EXTRAIT DU DOCUMENT ▸
☆ ☆ ☆ ☆
L’exception française : seuls les psychothérapeutes ne seront plus psychothérapeutes Jean-Marie Robine*

Jean-Marie Robine*

Ça y est, après 30 mois de ce que dans la France UMP on appelle concertation, négociation, discussion et que n’importe où ailleurs on appellerait information unilatérale descendante, le ministère a choisi et, pour ce faire, renie les promesses de ses négociateurs successifs : Accoyer, Mattei, Douste-Blazy, X. Bertrand.

Pour rendre opératoire sa loi, le décret d’application est prêt : seuls les médecins (par exemple : urologues), les psychologues (par exemple : du travail), et les psychanalystes (par exemple de formation philosophique) seront de droit psychothérapeutes. Les psychothérapeutes « à l’ancienne », ceux qui se sont formés en cinq à sept ans dans des instituts spécialisés mais privés ne sont pas et ne seront plus compétents : ils ne sont pas tous passés par l’Université, c’est-à-dire « le public ». Le privé n’a de valeur et de crédibilité, n’est-ce pas, que pour le Gaz, l’Électricité, les transports, les aéroports, etc. C’est au moins, soit dit en passant, la formidable reconnaissance indirecte de la part des Pouvoirs Publics que les Institutions privées qui depuis bientôt trente ans ont élaboré et mis en place la formation des psychothérapeutes et particulièrement des plus nombreux d’entre eux, les psychothérapeutes relationnels, ne sont pas des boîtes à fric ! À moins que… bon sang, mais c’est bien sûr ! on va obliger les Instituts privés — qui ont acquis et prouvé leur compétence — à passer convention avec l’État-Université. Puis, deuxième étape, une fois l’état devenu « compétent » grâce à ce transfert, il lui restera à privatiser, c’est-à-dire vendre, lesdites Universités ! Bingo !
☆ ☆ ☆ ☆
ACTIVITÉ A ▸
Relevez tous les noms des négociateurs successifs dont le ministère renie les promesses, selon l'extrait sur le statut des psychothérapeutes.
ACTIVITÉ B ▸
Poursuivez l'extrait sur le statut des psychothérapeutes à partir de sa dernière phrase.
Vous n'avez pas besoin des données pour faire ce travail.

(Textes extraits page par page)
☆ ☆ ☆ ☆
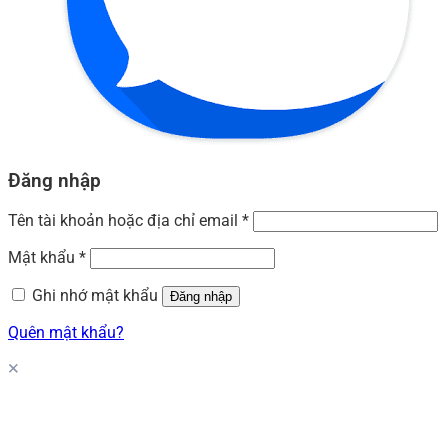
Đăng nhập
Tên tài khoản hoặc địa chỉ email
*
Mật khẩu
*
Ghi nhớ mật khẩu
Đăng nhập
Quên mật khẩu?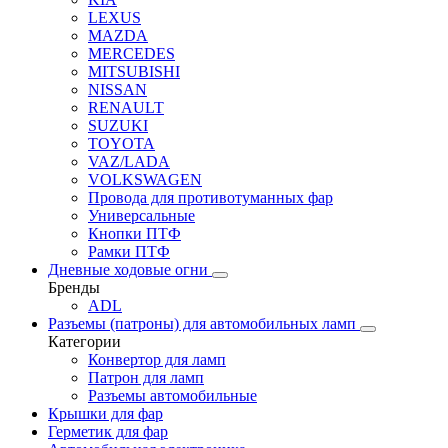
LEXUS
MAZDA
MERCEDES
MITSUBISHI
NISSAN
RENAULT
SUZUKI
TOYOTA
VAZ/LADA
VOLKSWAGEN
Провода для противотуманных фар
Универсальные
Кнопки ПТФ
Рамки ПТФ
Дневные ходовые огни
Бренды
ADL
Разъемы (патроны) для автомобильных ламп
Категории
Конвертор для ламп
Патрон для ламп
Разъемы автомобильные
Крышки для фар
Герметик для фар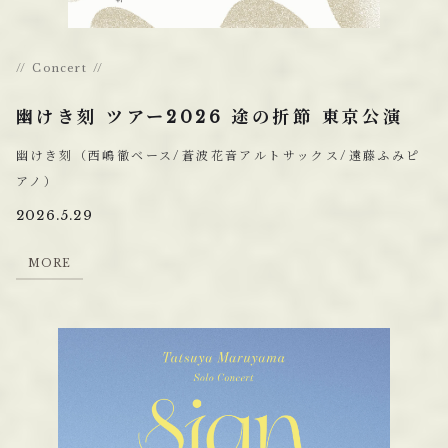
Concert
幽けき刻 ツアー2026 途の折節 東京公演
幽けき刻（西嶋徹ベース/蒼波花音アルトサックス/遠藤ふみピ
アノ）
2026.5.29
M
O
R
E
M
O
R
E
☆ ☆ ☆ ☆
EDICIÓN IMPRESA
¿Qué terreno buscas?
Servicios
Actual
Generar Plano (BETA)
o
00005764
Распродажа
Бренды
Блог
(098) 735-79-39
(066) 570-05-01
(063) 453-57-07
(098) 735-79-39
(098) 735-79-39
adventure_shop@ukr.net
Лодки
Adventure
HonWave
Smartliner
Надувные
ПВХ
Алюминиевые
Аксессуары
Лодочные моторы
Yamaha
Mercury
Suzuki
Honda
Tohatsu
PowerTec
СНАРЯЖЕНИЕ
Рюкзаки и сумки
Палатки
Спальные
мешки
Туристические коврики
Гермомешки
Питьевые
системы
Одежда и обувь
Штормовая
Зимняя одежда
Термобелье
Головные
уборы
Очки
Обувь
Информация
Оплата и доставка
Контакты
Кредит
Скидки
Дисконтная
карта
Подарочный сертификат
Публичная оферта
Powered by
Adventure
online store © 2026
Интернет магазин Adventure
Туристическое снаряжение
☆ ☆ ☆ ☆
ESPACE RÉPONSE A ▸
Accoyer, Mattei, Douste-Blazy, X. Bertrand

ESPACE RÉPONSE B ▸
C’est la politique de confiscation qui continue, comme dans les états totalitaires du XX° siècle. Depuis trente ans, des pionniers créent une profession et son titre : psychothérapeute ; ils établissent des critères (une formation longue, psychologique, psychopathologique et de méthodologie psychothérapeutique, un travail psychothérapeutique sur soi, une supervision permanente, un agrément pas les pairs…). Le titre et la compétence sont désormais reconnus par le public. Certes quelques charlatans s’en emparent, de même que dans toute profession, y compris dans celles qui ont été dotées d’un ordre professionnel. Alors ça crée le prétexte pour confisquer ce titre, à le retirer à leurs ayants-droit et à l’offrir sur un plateau, telle une tête de Jean-Baptiste, à la Salomé scientiste, épouse de l’INSERM, à ses TCC et autres serviteurs du pouvoir central.

Même de tout-petits pays européens comme la Slovénie, qui n’ont pas la longue tradition culturelle psychothérapeutique et psychanalytique de la France, finissent d’élaborer dans la concertation une loi « intelligente » régissant la profession. En Chiraquie, on passe en force, on invite les citoyens à ratifier l’Europe en ses Institutions, mais on va à l’encontre lorsqu’il est plus avantageux pour elle de soutenir quelques lobbies. Par exemple, lorsqu’il n’y a plus de psychothérapeutes relationnels formés et compétents, que reste-t-il ? Les médicaments bien sûr ! Et on crée un écran de fumée en déplorant régulièrement que la France soit la première consommatrice au monde de médicaments psy, à l’instar d’Accoyer qui en faisait son argumentaire initial pour faire passer nocturnement sa loi scélérate. Le plus étrange est que nous n’ayons pas entendu les laboratoires hurler à l’assassin !

La farce est jouée, le public est désormais « protégé » : l’ORL saura « écouter » sa souffrance, le prothésiste saura le « soutenir », le radiologue saura aborder sa « vie intérieure », le biologiste pourra l’ « analyser », le chirurgien plastique l’aidera à « se reconstruire », le psychologue saura tester ses capacités à s’adapter… et à ceux que cette modalité ne conviendra pas, il restera à s’adresser aux sectes et aux charlatans.

* Psychothérapeute didacticien, psychologue clinicien et directeur de l’Institut français de Gestalt-thérapie depuis 1980.